The Book Whisperer

jottings, musings and recommendations of an incurable bookaholic

Book Review: Losing You by Nicci French August 27, 2010

Filed under: Authors,Crime/Mystery/Thriller,Nicci French — The Book Whisperer @ 2:16 pm

The Blurb:

“Nina Landry has given up city life for the isolated community of Sandling Island, lying off the bleak east coast of England. At night the wind howls. Sometimes they are cut off by the incoming tide. For Nina though it is home. It is safe. But when Nina’s teenage daughter Charlie fails to return from a sleepover on the day they’re due to go on holiday, the island becomes a different place altogether. A place of secrets and suspicions. Where no one–friends, neighbours or the police–believes Nina’s instinctive fear that her daughter is in terrible danger.

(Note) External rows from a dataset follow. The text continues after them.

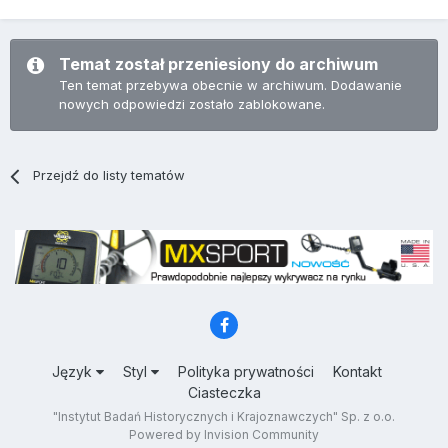
Temat został przeniesiony do archiwum
Ten temat przebywa obecnie w archiwum. Dodawanie
nowych odpowiedzi zostało zablokowane.
Przejdź do listy tematów
Język
Styl
Polityka prywatności
Kontakt
Ciasteczka
"Instytut Badań Historycznych i Krajoznawczych" Sp. z o.o.
Powered by Invision Community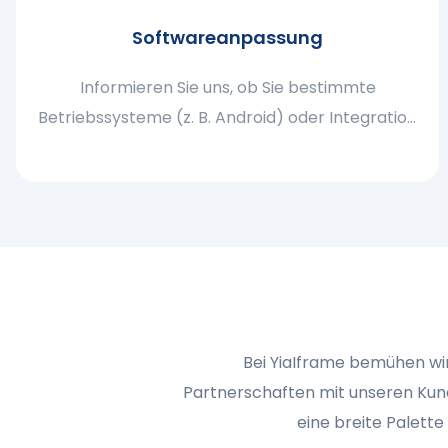
Softwareanpassung
Informieren Sie uns, ob Sie bestimmte
Betriebssysteme (z. B. Android) oder Integration
mit Apps von Drittanbietern benötigen
Bei YiaIframe bemühen wir
Partnerschaften mit unseren Kund
eine breite Palette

Alone, she undergoes a frantic search for Charlie. And as day turns to night, she begins to doubt not just whether they’ll leave the island for their holiday–but whether they will ever leave it again.”

(source: Amazon)

What I thought:

This book starts at 10.30am and ends at 6pm the same day. Inbetween the pages and the hours, a teenage girl, Charlie,  goes missing on her paper-round just hours before she and her family are meant to be going on holiday to Florida. With the last-minute packing and the surprise birthday party that is thrown for her Mother, Nina, nobody seems to notice her disappearance for a few hours and when they do it’s taken as teenage high-jinks rather than a serious missing persons case. The only one who seems to believe that something is wrong is Nina, but nobody, least of all the police, is listening to her.

What follows is what I have now come to expect of Nicci French novels: the protagonist is disbelived by police and ends up chasing all over town on her own trying to solve the mystery. Granted, this makes for a good page-turner but as alsways I have a fair few eye-rolling episodes whilste in the company of their books. In all the books I have read by this author(s) I have never yet come across a copper, nurse or Doctor who is anything but completely incompetent. Of course, the books would be somewhat duller if anyone actually did what they were paid to do, but still.

So why do I still read Nicci French books? ‘Cos they’re great fun that’s why. Suspend your disbelief for a while, expect hysterical females running all over London and Detectives who do very little detecting and you have yourself  a nice few hours with book whose pages just turn themselves.

 

Have you read any Nicci French books? Which ones did you like the best?